* [Description of the task]
Please repeat every entry exactly as written, but skip the pictures.
(Beginning of Extracted entries)
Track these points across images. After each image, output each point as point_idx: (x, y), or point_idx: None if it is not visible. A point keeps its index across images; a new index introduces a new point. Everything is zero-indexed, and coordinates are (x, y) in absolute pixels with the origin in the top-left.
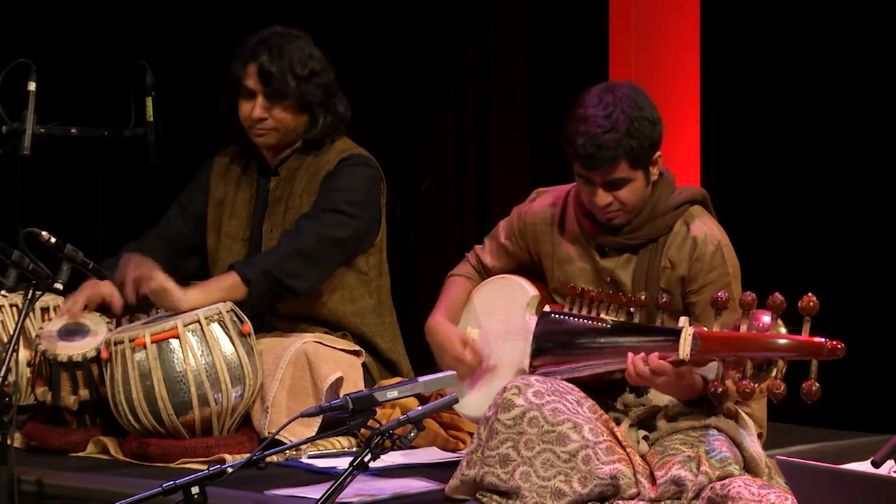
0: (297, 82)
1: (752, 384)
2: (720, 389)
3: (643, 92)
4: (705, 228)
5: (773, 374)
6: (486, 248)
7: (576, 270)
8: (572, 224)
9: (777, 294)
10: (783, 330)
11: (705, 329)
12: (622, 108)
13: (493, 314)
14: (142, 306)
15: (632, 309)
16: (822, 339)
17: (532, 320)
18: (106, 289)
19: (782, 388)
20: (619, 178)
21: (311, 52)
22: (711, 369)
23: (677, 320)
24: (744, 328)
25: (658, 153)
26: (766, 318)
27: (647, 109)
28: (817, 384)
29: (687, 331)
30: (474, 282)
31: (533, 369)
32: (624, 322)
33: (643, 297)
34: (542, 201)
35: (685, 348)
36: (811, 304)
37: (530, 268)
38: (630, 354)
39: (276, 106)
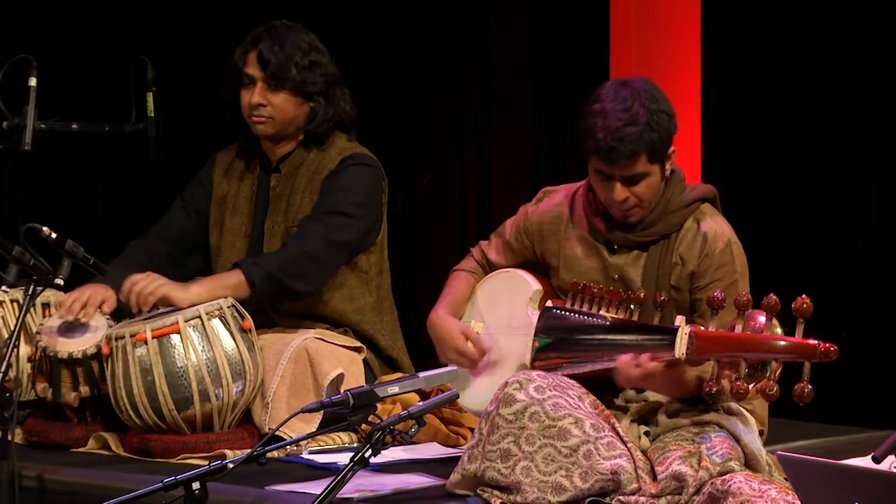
0: (297, 70)
1: (745, 385)
2: (715, 389)
3: (656, 85)
4: (715, 226)
5: (767, 374)
6: (491, 245)
7: (583, 268)
8: (580, 222)
9: (772, 295)
10: (778, 330)
11: (702, 328)
12: (640, 102)
13: (497, 308)
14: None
15: (632, 306)
16: (815, 342)
17: (534, 315)
18: (105, 292)
19: (775, 389)
20: (638, 172)
21: (314, 44)
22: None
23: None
24: (739, 328)
25: (673, 148)
26: (762, 319)
27: (662, 103)
28: (809, 386)
29: (683, 330)
30: (478, 277)
31: (536, 364)
32: (623, 319)
33: (642, 295)
34: (549, 201)
35: (681, 347)
36: (804, 305)
37: (535, 266)
38: (624, 356)
39: (275, 93)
(End of Extracted entries)
* [Solution for this problem]
Track these points across images. After each image, output each point as point_idx: (x, y), or point_idx: None if it is not visible. A point keeps its index across images; a new index introduces a new point. Everything is zero-indexed, and coordinates are (x, y) in absolute pixels with the origin in the top-left.
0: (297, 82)
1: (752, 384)
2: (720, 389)
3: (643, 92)
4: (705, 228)
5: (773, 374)
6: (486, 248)
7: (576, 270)
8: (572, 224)
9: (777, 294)
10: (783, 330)
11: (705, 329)
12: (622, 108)
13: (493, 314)
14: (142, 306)
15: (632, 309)
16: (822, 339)
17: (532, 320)
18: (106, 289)
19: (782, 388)
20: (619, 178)
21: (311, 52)
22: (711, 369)
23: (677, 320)
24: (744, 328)
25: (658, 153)
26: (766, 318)
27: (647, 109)
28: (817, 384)
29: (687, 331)
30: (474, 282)
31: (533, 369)
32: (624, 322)
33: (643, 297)
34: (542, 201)
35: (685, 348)
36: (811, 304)
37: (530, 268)
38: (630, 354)
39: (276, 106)
0: (297, 70)
1: (745, 385)
2: (715, 389)
3: (656, 85)
4: (715, 226)
5: (767, 374)
6: (491, 245)
7: (583, 268)
8: (580, 222)
9: (772, 295)
10: (778, 330)
11: (702, 328)
12: (640, 102)
13: (497, 308)
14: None
15: (632, 306)
16: (815, 342)
17: (534, 315)
18: (105, 292)
19: (775, 389)
20: (638, 172)
21: (314, 44)
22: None
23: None
24: (739, 328)
25: (673, 148)
26: (762, 319)
27: (662, 103)
28: (809, 386)
29: (683, 330)
30: (478, 277)
31: (536, 364)
32: (623, 319)
33: (642, 295)
34: (549, 201)
35: (681, 347)
36: (804, 305)
37: (535, 266)
38: (624, 356)
39: (275, 93)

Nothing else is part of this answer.